KPK Terbitkan SP3 untuk 6 Kasus Korupsi, Nama Sekjen DPR hingga Wamenkum Masuk Daftar
Gedung KPK/Dok. KPK
Komisi Pemberantasan Korupsi (KPK) menghentikan penyidikan enam perkara dugaan tindak pidana korupsi pada semester pertama 2026 dengan menerbitkan Surat Perintah Penghentian Penyidikan (SP3). Sejumlah nama pejabat publik yang sempat menjadi sorotan, termasuk Sekretaris Jenderal DPR RI, Indra Iskandar dan Wakil Menteri Hukum, Edward Omar Sharif Hiariej, turut masuk dalam daftar perkara yang dihentikan.

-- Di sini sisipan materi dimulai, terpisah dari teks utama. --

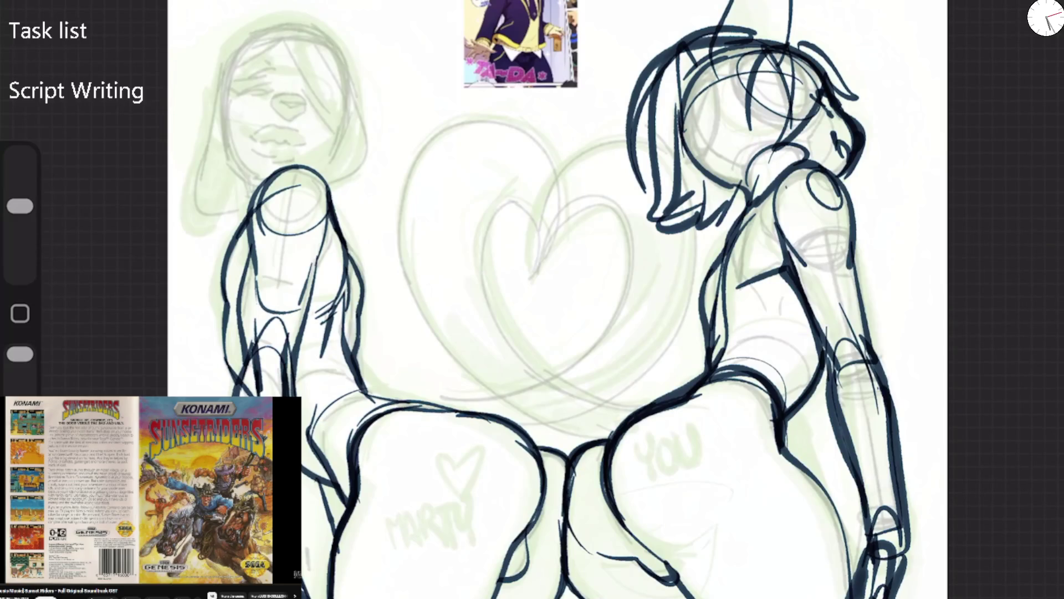
Ink the left figure's head outline, nose, mouth, eyelid, lashes and hair strokes
scroll(532, 299, "up", 5)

Juru Bicara KPK, Budi Prasetyo mengklaim, penghentian penyidikan dilakukan karena alasan hukum yang berbeda-beda, mulai dari dikabulkannya gugatan praperadilan hingga meninggalnya tersangka.
Kasus yang menyeret nama Indra Iskandar dihentikan misalnya, kata Budi, setelah Sekjen DPR RI tersebut memenangkan gugatan praperadilan. Putusan itu dinilai menggugurkan dasar formil penyidikan yang sebelumnya dilakukan KPK.
“Ketika permohonan praperadilan dari pihak Indra Iskandar dikabulkan, terdapat aspek formil yang dianggap tidak terpenuhi dalam proses penyidikan. Kondisi tersebut menyebabkan penyidikan gugur sehingga KPK menerbitkan SP3,” ujar Budi di Gedung Merah Putih KPK, Jakarta, Selasa (04/07/2026).
Nasib serupa, kata Budi lagi, terjadi pada perkara yang melibatkan Wakil Menteri Hukum Edward Omar Sharif Hiariej bersama dua asisten pribadinya, Yosi Andika Mulyadi dan Yogi Arie Rukmana. KPK menghentikan penyidikan setelah ketiganya juga memenangkan praperadilan.
Di sisi lain, kata Budi, tiga perkara lainnya dihentikan karena tersangka telah meninggal dunia. Mereka adalah Ketua DPRD Jawa Timur periode 2019–2024 Kusnadi, pemilik sekaligus Direktur PT Loco Montrado Siman Bahar alias Bong Kin Phin, serta mantan Bupati Banjarnegara periode 2017–2021 Budhi Sarwono.
Data penghentian enam perkara itu, ungkap Budi, terungkap setelah Dewan Pengawas KPK dalam konferensi pers mengumumkan bahwa sepanjang semester I 2026 lembaga antirasuah itu telah menerbitkan enam SP3.